La calle, antaño llamada arroyo, recogía las aguas pluviales y el agua va de cubos, orinales y bacines arrojada por ventanas y balcones, junto a basuras, fangos y excrementos humanos y de animales que enredaban vuelos de capas y vestidos, ensuciaban los filos de las espadas tajadoras y pringaban zapatos y chapines. Obstáculos que, junto al desfile de caballerías y de carros y carruajes, dejaban al viandante inerme ante el peligro, en medio de la rúa.

Las aceras vinieron a ser paso, atalaya y refugio seguro deleitoso que permitía al viandante apresurado ir de un sitio a otro sin tropiezos y al paseante desocupado entretener sus ocios con el encanto de la conversación o el curioseo de portales y escaparates. Pero, con el tiempo, esas seguras pasarelas han ido acumulando obstáculos y sobresaltos que acechan a quien transita desprevenido por ellas.

El manual de supervivencia del caminante de aceras se compone en principio de las instrucciones sabidas y normales que, por sencillas, no dejan de ser útiles: cuidado con las trampas en forma de desniveles inesperados que ahondan la salida de garajes o las innumerables rampas de acceso de cochecitos de niño, carritos de la compra y vehículos de discapacitados; la proliferación de alcorques con árboles o sin ellos, con protección o faltos de ella, las recias farolas y los innumerables postes de carteles, semáforos y señales de tráfico. Sin olvidar los socavones y baldosines sueltos, que le harán tropezar o bañarse hasta las rodillas de aguas no nada limpias, si no lo hacen los automóviles salpicándole de los charcos de la calzada.

Pero, encima, tenga en cuenta la proliferación de ocupaciones y ocupantes que le obligarán a una competición de supervivencia entre obstáculos a cual más engorroso. Será asediado por jaurías de perros y de dueños de los tales, de todos los tamaños y pelajes, que lo enredarán con correas y cadenas, le ladrarán y le apostrofarán con motivo o sin él, mientras pisa los mojones y huele los orines que deponen de forma descarada y pertinaz.

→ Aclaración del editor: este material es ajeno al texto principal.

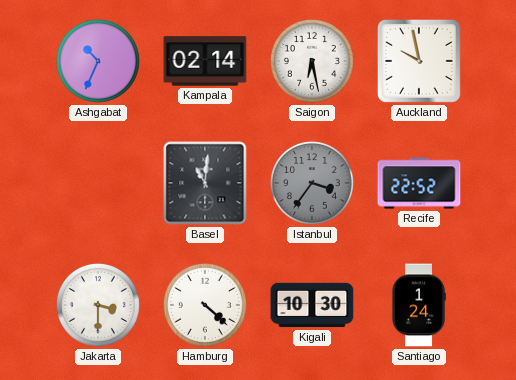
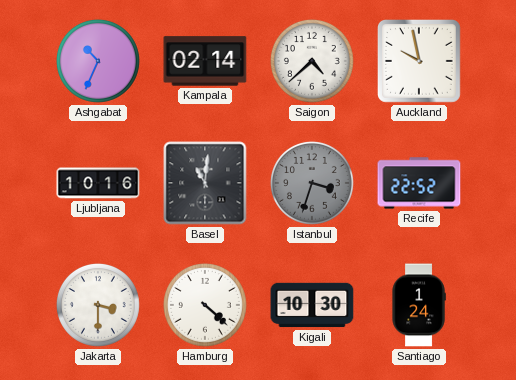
Saigon: 6:28 -> 4:38
Ljubljana: none -> 10:16
Istanbul: 3:36 -> 3:33
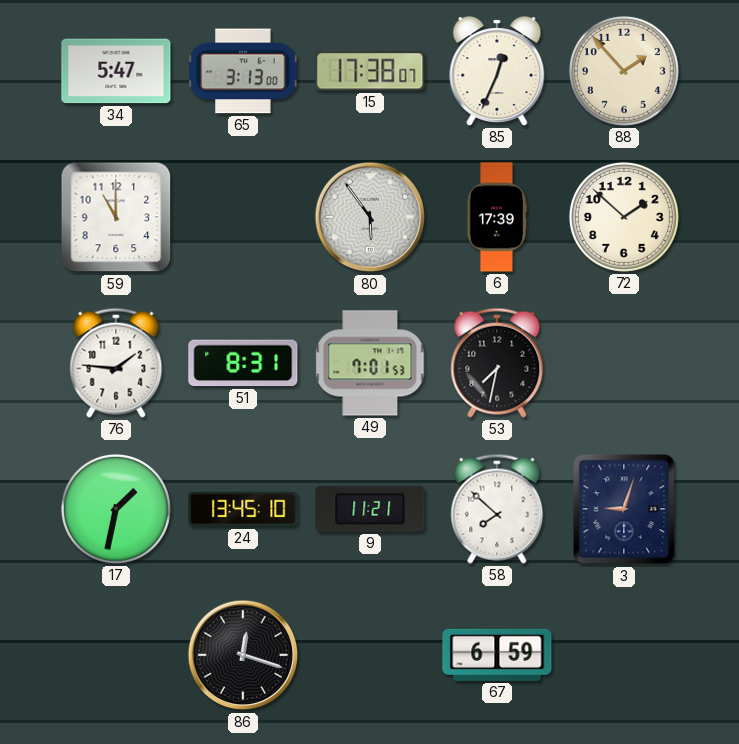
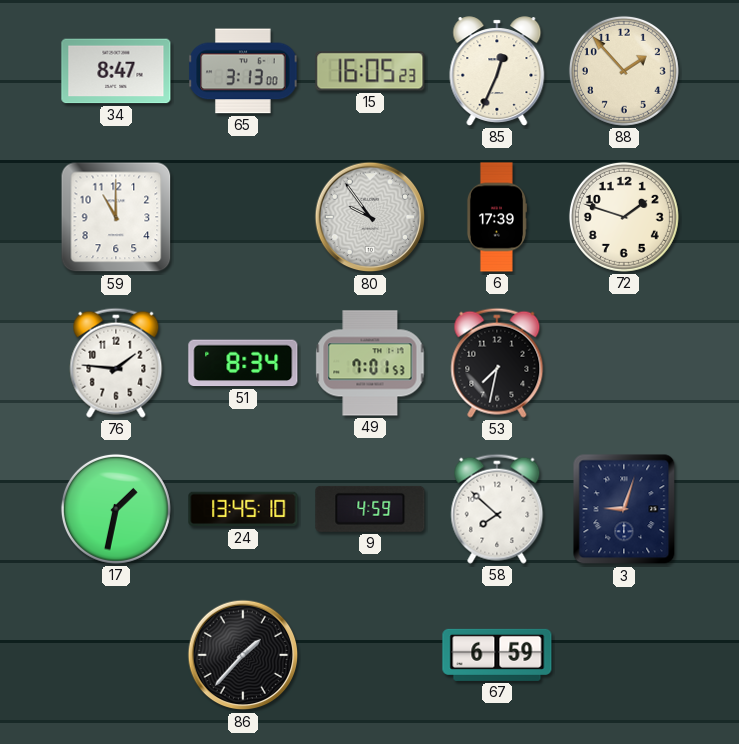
34: 5:47 -> 8:47
15: 17:38 -> 16:05
80: 5:54 -> 9:54
72: 1:52 -> 1:48
51: 8:31 -> 8:34
9: 11:21 -> 4:59
86: 12:18 -> 1:37
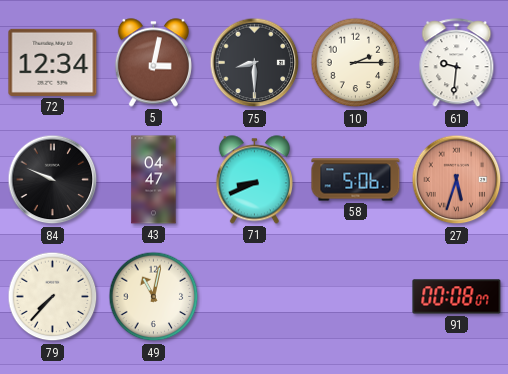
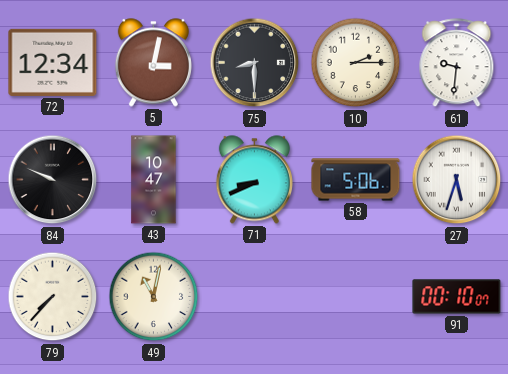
43: 04:47 -> 10:47
27 dial: salmon -> white
91: 00:08 -> 00:10
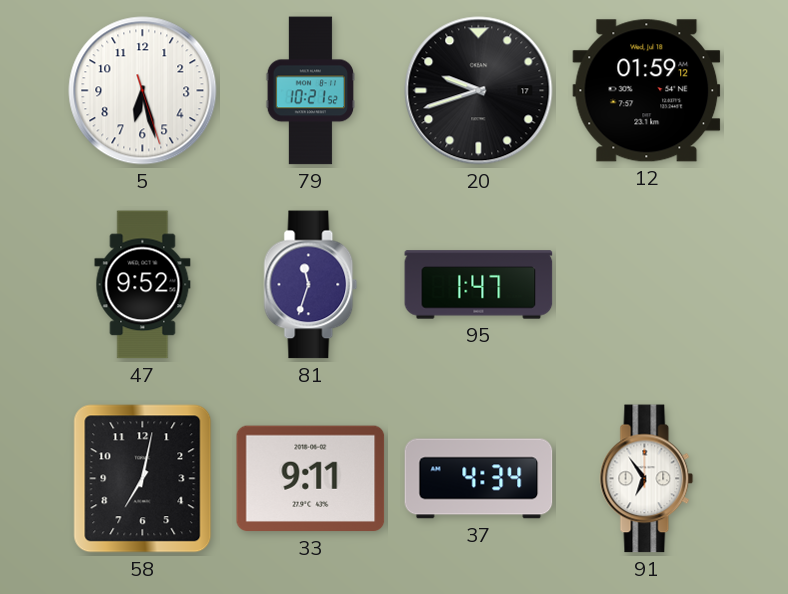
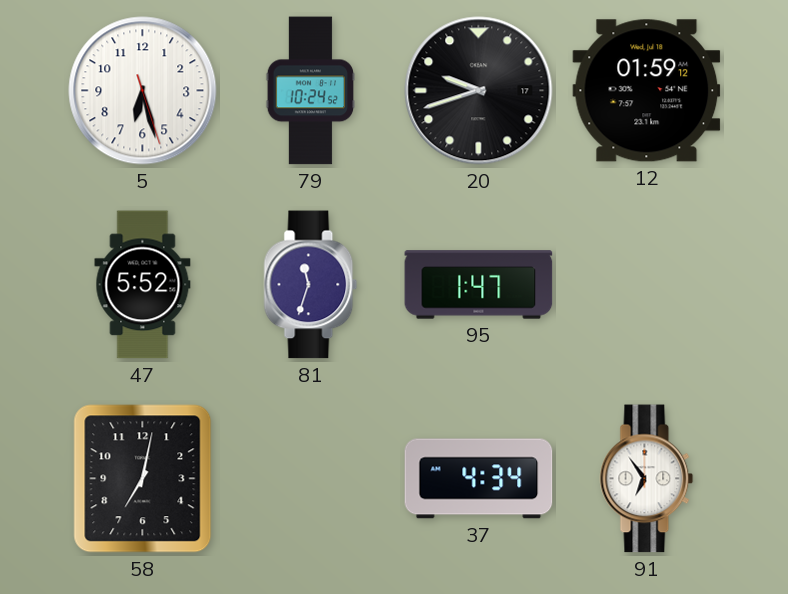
79: 10:21 -> 10:24
47: 9:52 -> 5:52
33: 9:11 -> none
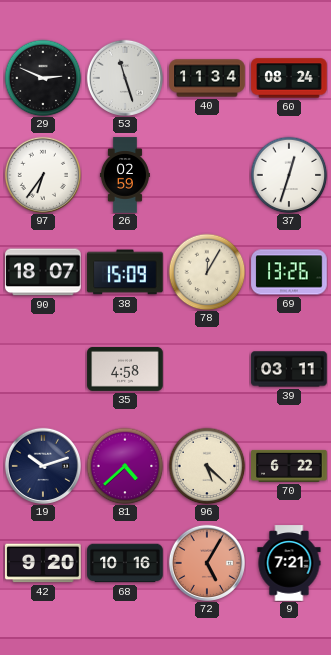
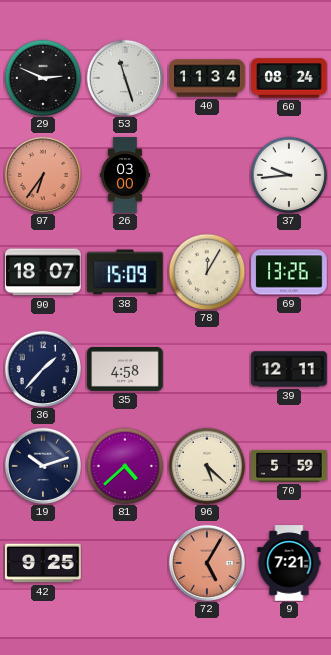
97 dial: white -> salmon
26: 02:59 -> 03:00
37: 12:33 -> 9:44
36: none -> 1:37
39: 03:11 -> 12:11
70: 6:22 -> 5:59
42: 9:20 -> 9:25
68: 10:16 -> none
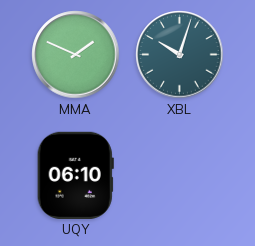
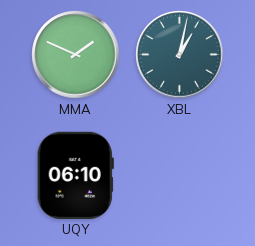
XBL: 10:03 -> 1:02
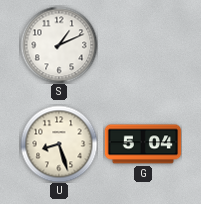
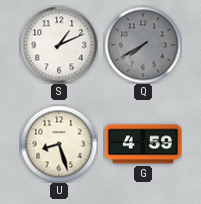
Q: none -> 7:40
G: 5:04 -> 4:59
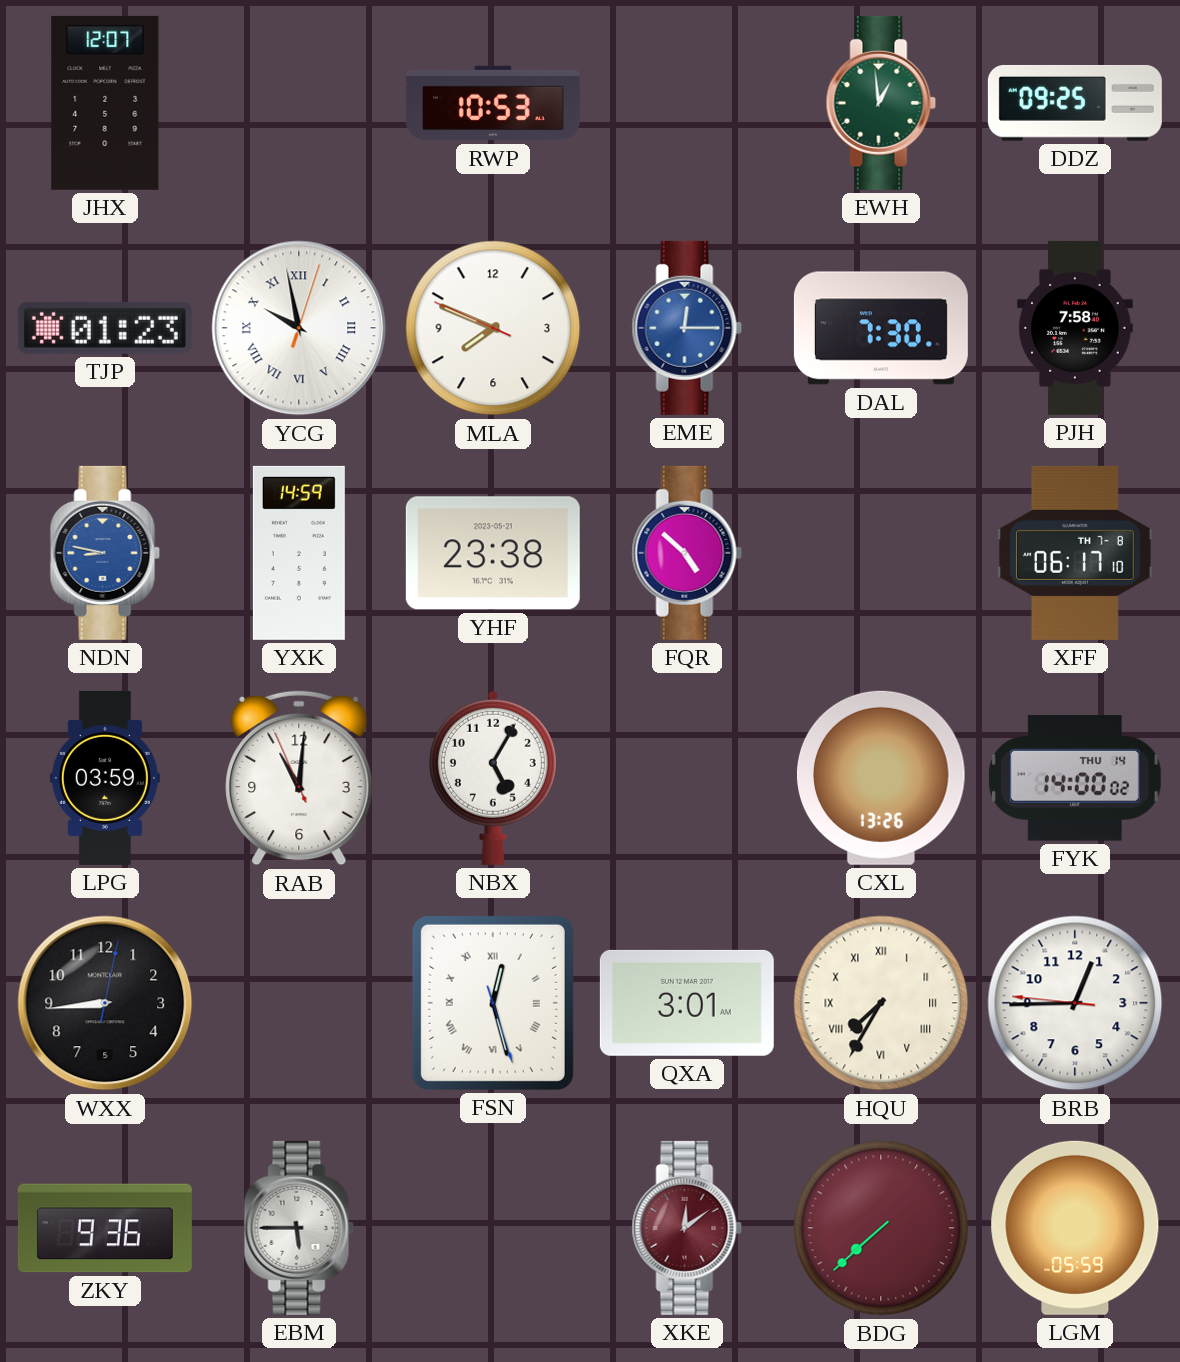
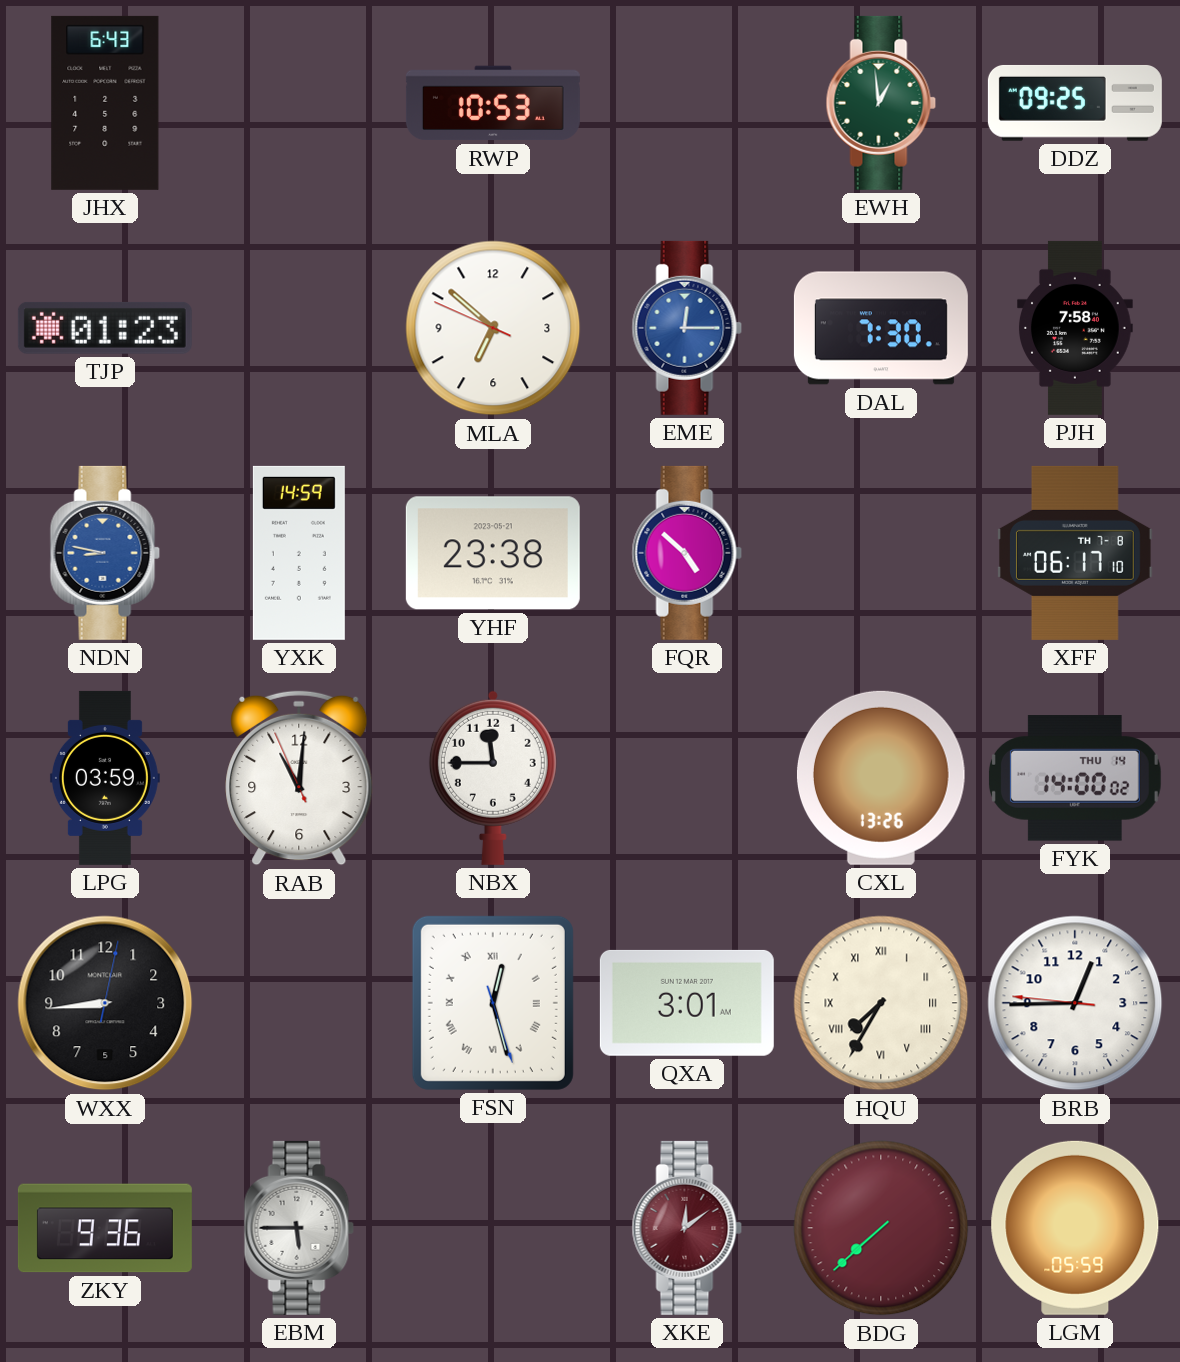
JHX: 12:07 -> 6:43
YCG: 9:58 -> none
MLA: 7:48 -> 6:51
NBX: 5:05 -> 11:45
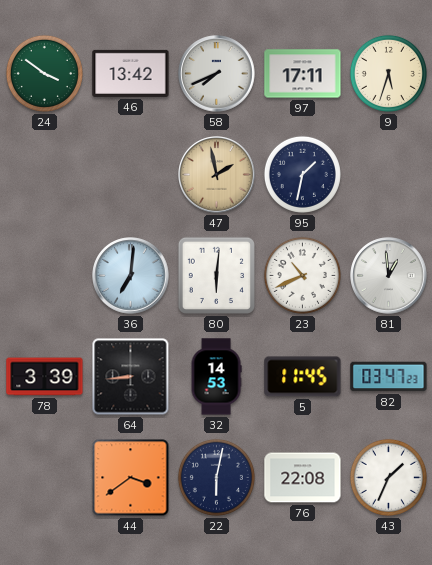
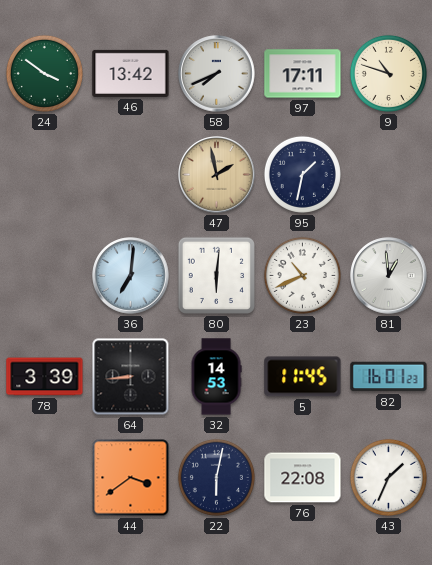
9: 5:33 -> 10:48
82: 03:47 -> 16:01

Se verá acosado, perseguido y finalmente atropellado por vehículos de formas variopintas, sean carritos de inválidos, manuales o dotados de motores sofisticados y dirección asistida, patines, patinetes y otros ingenios de mil formas y maneras, movidos a pie, por inercia o con motor, y sobre todo un enjambre de bicicletas, que en una dirección y en otra, y saltándose las normas de urbanidad y de circulación, le dejarán cercado y encogido, si no atropellado y maltrecho.

Cúidese, finalmente, de esquivar terrazas y chiringuitos empedrados de mesas y sillas y adornados de pantallas y estufas monumentales, toldos y cerramientos, donde una multitud se asienta vociferando a cualquier hora del día o de la noche; sin olvidar el honrado comercio de los manteros, que en cualquier momento y ocasión se extiende por aceras y bulevares como una marabunta desordenada y copiosa.

Tenga en cuenta estas instrucciones, si quiere sobrevivir en medio de la intrincada jungla de la moderna acera. Aunque lo más aconsejable es seguir esta postrera: no salga de su casa, y si lo hace, nunca por la acera.